It is no secret that home for us in Melbourne. We love our leavy greenwedge suburb, hilly as it is, it really is home for us. Because we are in Melbourne we are now officially on Daylight Savings Time.
I love summer – the extra daylight, the warmth, training in daylight, iced coffee. I don’t really enjoy the mosquitoes, bugs, snakes but hey it is what it is.
As much as I love summer and I especially love the being able to do my evening training (yeah I find it almost impossible to train in the morning) I am finding it really hard to adjust to Daylight Savings this time around. Yep that one measly hour jump forward this year has really thrown me. Maybe it’s the difficulty sleeping I honestly don’t know but I do know that that one little hour change is making my internal body clock go WTF!
Because I have been struggling to adjust I have been doing a little research (you know its really Google searching, so it HAS to be true right 😆) to work out how I can get my internal clock adjusted and raring to go.

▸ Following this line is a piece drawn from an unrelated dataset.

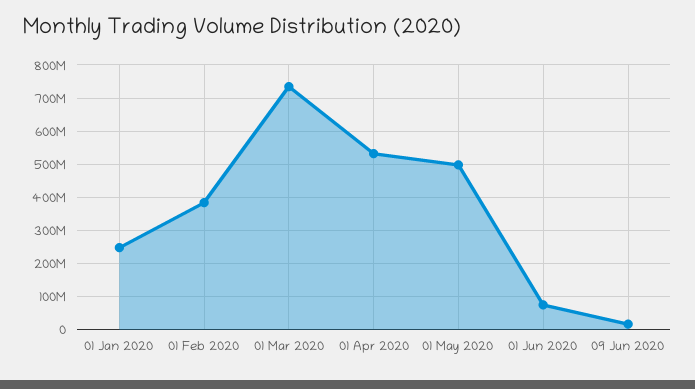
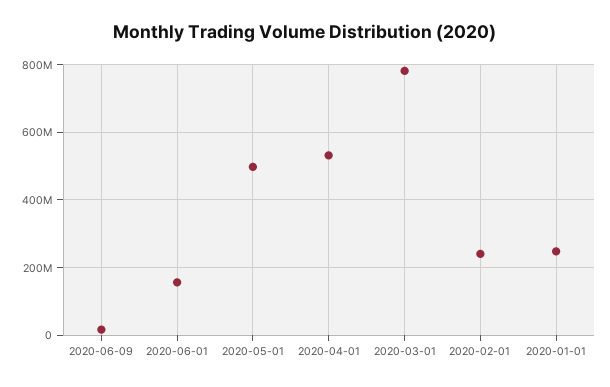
01 Feb 2020: 380000000 -> 240000000
01 Mar 2020: 740000000 -> 780000000
01 Jun 2020: 80000000 -> 160000000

So here are my favourite easy to implement tips on how to help you adjust to Daylight Savings in case you are struggling just like me!
- Keep where you sleep super dark
- When you wake up use daylight to your advantage – work in bright rooms, start your day in as much daylight as possible
- Try and keep your normal routine – if you normally eat at 12 keep eating at 12 etc
- At night minimise your exposure to bright light
- Try and avoid exercise in the few hours before you go to bed
- Short catnaps only, not long naps
My biggest take aways are to get out in the light when I get up as much as possible. Try to keep to my normal routine and when I do nap to only have short naps not long naps.
If all else fails hey there is always coffee, running and my trusted get me to sleep podcast Sleep With Me.
How are you coping with the change? What are your tips on getting back to feeling like you are dealing with your normal routine?
Oh and please hit me up with tip you can give on how to train in the morning not the evening!!!